Emotional intelligence & social understanding

Top 25 · Live

#	Model	EQ	Confidence	IQ	Accuracy
1	external/openai/gpt-5-2025-08-07	97.8	15%	76.7	87.9
2	zai-org/GLM-4.5	93.3	8%	70.6	80.8
3	zai-org/GLM-4.6	93.3	45%	61.3	83.8
4	external/openai/gpt-4-1	91.8	8%	57.2	65.8
5	meta-llama/Meta-Llama-3-70B-Instruct	91.6	8%	91.9	—
6	deepseek-ai/DeepSeek-V2.5	91.4	8%	—	—
7	external/anthropic/claude-opus-4	91.2	8%	71.3	74.7
8	Qwen/Qwen2-72B-Instruct	90.7	8%	91.1	—
9	external/anthropic/claude-sonnet-4	90.4	8%	57.6	68.2
10	google/gemma-2-27b-it	89.8	8%	67.3	—
11	Qwen/QwQ-32B	89.1	8%	—	—
12	Qwen/Qwen2.5-32B-Instruct	89.1	8%	19.7	—
13	dphn/dolphin-2.2-70b	88.7	8%	—	—
14	external/google/gemini-3-pro-preview	88.7	51%	82.2	88.6
15	Qwen/Qwen2.5-14B-Instruct	88.3	8%	14.6	—
16	OpenLLM-Korea/solar-pro-preview-instruct	87.5	16%	—	—
17	external/openai/gpt-4o	86.6	29%	60.6	69.6
18	external/x-ai/grok-3	86.3	8%	76.5	—
19	microsoft/Phi-3.5-MoE-instruct	85.8	8%	—	—
20	external/xai-org/grok-4-1-fast-reasoning	85.5	45%	56.0	86.8
21	microsoft/Phi-3-medium-4k-instruct	85.1	8%	—	—
22	Qwen/Qwen3-8B	83.2	8%	—	—
23	Qwen/Qwen3-32B	82.8	8%	—	—
24	berkeley-nest/Starling-LM-7B-alpha	82.4	8%	—	—
25	meta-llama/Llama-2-70b-chat-hf	82.0	8%	—	—

What the Data Shows

A few patterns are consistently visible in the EQ rankings:

Instruction-tuned models trained on dialogue heavily outperform base models. This is expected — conversational fine-tuning exposes models to the texture of human emotion in a way that pure text pretraining doesn't. Models trained on diverse human feedback tend to develop better social calibration as a side effect.
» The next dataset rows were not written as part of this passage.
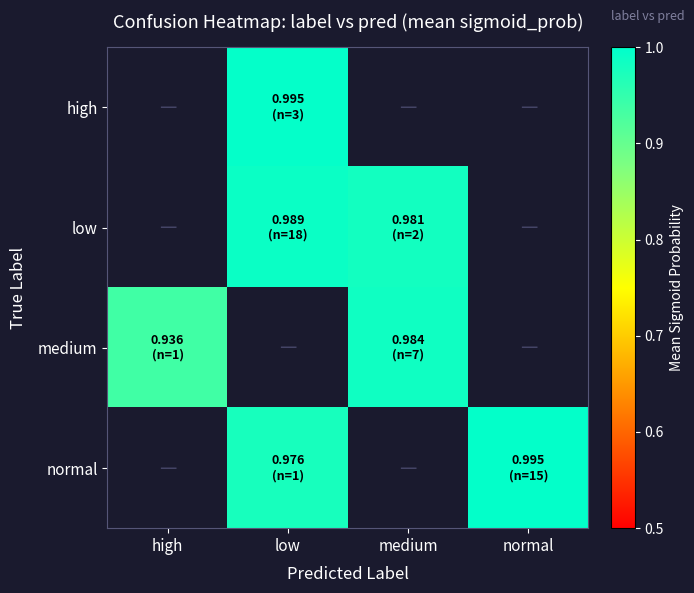

How many data points in medium are above 0?

2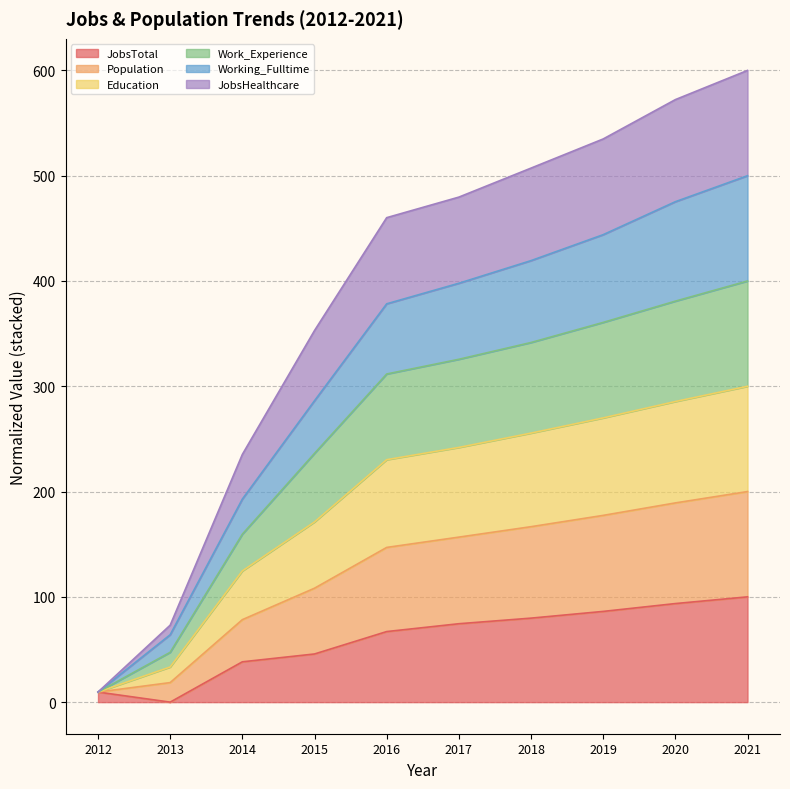

Does the chart have visible grid lines?

Yes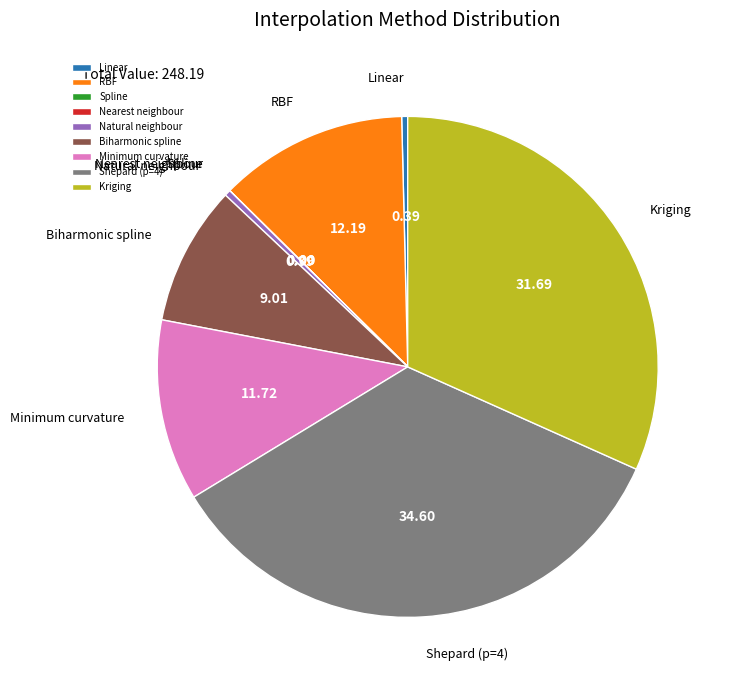

Is there a majority slice in this chart?

No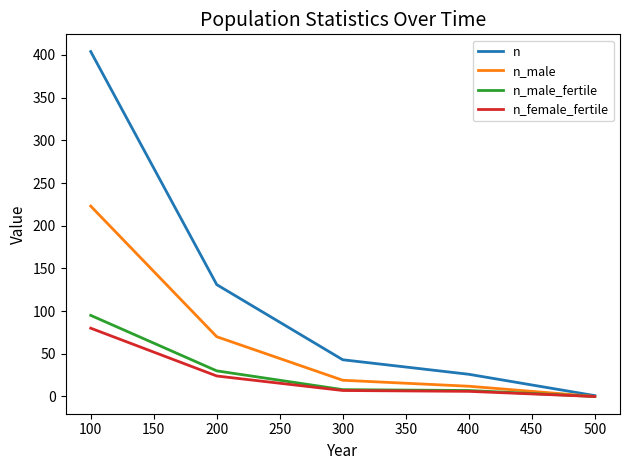

Where is n_male nearest to the value 111?

200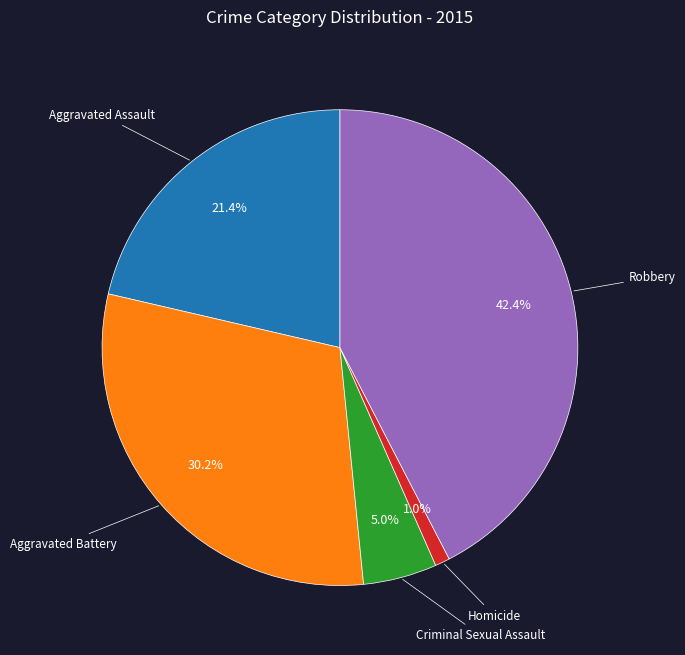

Does any single category account for the majority?

No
Scale helps, but not as much as training distribution. A 70B model trained on impoverished dialogue data will often score lower on EQ than a carefully fine-tuned 13B model. This is the dimension where "who trained it and on what" matters more than raw parameter count.

Over-safety fine-tuning hurts EQ. Models that have been heavily restricted to avoid sensitive topics often lose the ability to engage authentically with emotional content. Emotional intelligence requires the ability to engage with difficult feelings — models trained to deflect or refuse tend to score poorly because they can't meet users where they are.

When EQ Is the Right Signal to Optimize For

EQ should be your primary ranking signal when:

Customer-facing conversational AI — Support bots, assistants, and chatbots where the interaction quality matters as much as the answer quality. Users don't just want the right answer; they want to feel understood.
Mental health and wellness applications — Coaching tools, journaling assistants, and therapeutic support contexts where emotional attunement is the core product requirement.
Creative writing with human characters — Fiction, screenwriting, game dialogue, NPC writing. High-EQ models write characters who feel like people. Low-EQ models write characters who sound like plot functions.
HR and recruiting tools — Resume feedback, interview preparation, and sensitive communication tasks where tone and empathy matter.
Education and tutoring — A tutor that can read student frustration and adapt its approach will always outperform one that just delivers correct information.

EQ score does not predict factual accuracy or code quality. For technical tasks, optimize for IQ and Accuracy instead. Mixing up the signal you're optimizing for is the most common mistake in model selection.

Methodology & Confidence

EQ scores require a minimum of one evidence point per benchmark family and a 0.05 confidence threshold to appear in rankings. Models with sparse coverage are excluded — we don't extrapolate from single-benchmark results.

Confidence scores range from 0–100%. A model with 80%+ confidence has strong multi-source coverage; a model at 30% has limited but non-trivial evidence. When in doubt, weight higher-confidence entries more heavily in your selection process.

Full scoring methodology is documented at /methodology.